Lazare est un bras d'honneur à tous ceux qui rêvent de la dématérialisation complète de la musique. Car le duo français, pourvoyeur d'une musique nocturne et ultra synthétique, utilise au mieux le support visuel pour créer, avant même l'écoute de leur musique, une ambiance forte, prégnante, qui invite tous les sens à se mobiliser.
Ces femmes nues, on veut les toucher; ce lieu magique, sorte de Paradis décomposé (Lazare, titre superbe et terriblement évocateur n'a certainement pas été choisi par hasard), on veut le sentir, le voir. On veut, finalement, dès le départ, goûter ce que ressent cette famille bizarrement mixte, où le père est absent, où les enfants sont libres dès qu'ils ont l'âge de marcher.
Enfin on veut entendre. Et bien sûr, on est surpris par les notes que mettent les Principles Of Geometry sur ce cadre fabuleux. Heureusement, pas de casse-tête mathématique à l'horizon, l'électronique du duo reste abordable, même si elle ne fait aucune concession. Ainsi, immédiatement enjôleuses, les mélodies glissent pourtant rapidement entre les doigts, et on se laisse ensuite plus porter par une atmosphère ou des textures sonores que par leur structure même.

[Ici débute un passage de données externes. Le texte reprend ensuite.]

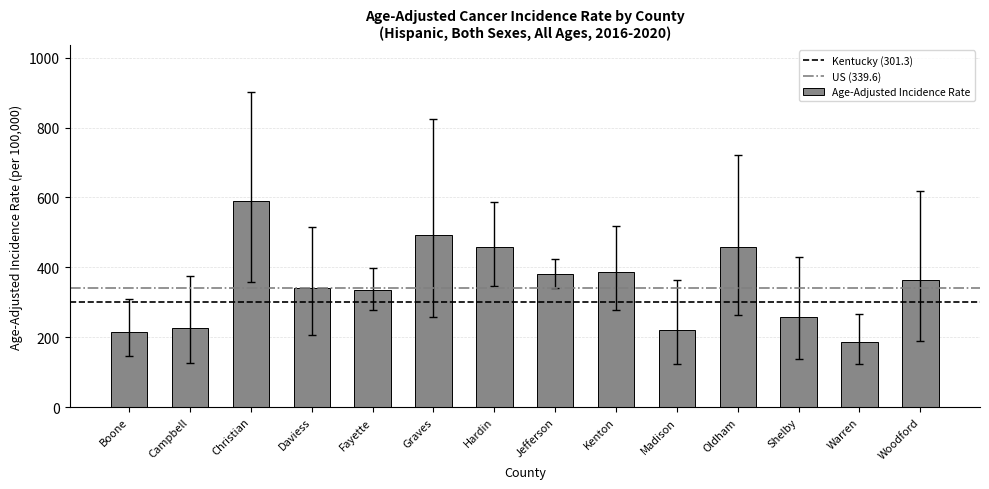

The value at Warren is 296.3. True or false?

False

Tour à tour violentes ("Titan", "Interstate Highway System", "Prophet") tendues ("Napoleon", "Golem", "Corvo Sulla Città") ou élégiaques ("Matin", "Shaberhill", "Charles & Ray" ou "Messiah") les morceaux restent définitivement ancrés dans les années 80, ses sons analogiques et ses basses acides.

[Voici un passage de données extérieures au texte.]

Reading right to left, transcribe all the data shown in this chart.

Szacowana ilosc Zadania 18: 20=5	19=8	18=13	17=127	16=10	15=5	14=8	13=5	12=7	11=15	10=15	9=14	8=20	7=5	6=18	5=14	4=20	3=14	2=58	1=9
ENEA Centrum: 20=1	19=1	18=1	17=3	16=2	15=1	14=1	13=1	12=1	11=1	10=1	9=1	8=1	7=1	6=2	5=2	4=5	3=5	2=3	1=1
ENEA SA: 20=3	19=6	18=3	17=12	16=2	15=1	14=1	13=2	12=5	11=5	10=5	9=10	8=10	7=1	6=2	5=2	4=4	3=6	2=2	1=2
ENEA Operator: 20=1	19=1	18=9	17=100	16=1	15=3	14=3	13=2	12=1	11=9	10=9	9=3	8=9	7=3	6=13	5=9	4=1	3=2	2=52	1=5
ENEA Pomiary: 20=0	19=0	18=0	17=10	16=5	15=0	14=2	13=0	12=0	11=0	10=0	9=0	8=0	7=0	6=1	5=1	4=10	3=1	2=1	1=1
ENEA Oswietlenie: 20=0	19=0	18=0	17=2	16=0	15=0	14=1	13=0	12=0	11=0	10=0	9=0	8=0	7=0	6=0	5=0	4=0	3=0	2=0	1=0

Quelques voix s'invitent, dont celle de Sébastien Tellier au vocoder, de Vast Aire et de Hangar 18 (rappeurs américains)... Elles contribuent au côté résolument étrange de l'entreprise, dont on ne saurait dire si elle est plus proche de la pop, de l'électronique ou de l'expérimentation. Au final, la musique de Lazare est à l'image ce cette fameuse forêt, coeur de ce deuxième album des Principles Of Geometry: foisonnante, inquiétante, charnelle et bienfaisante.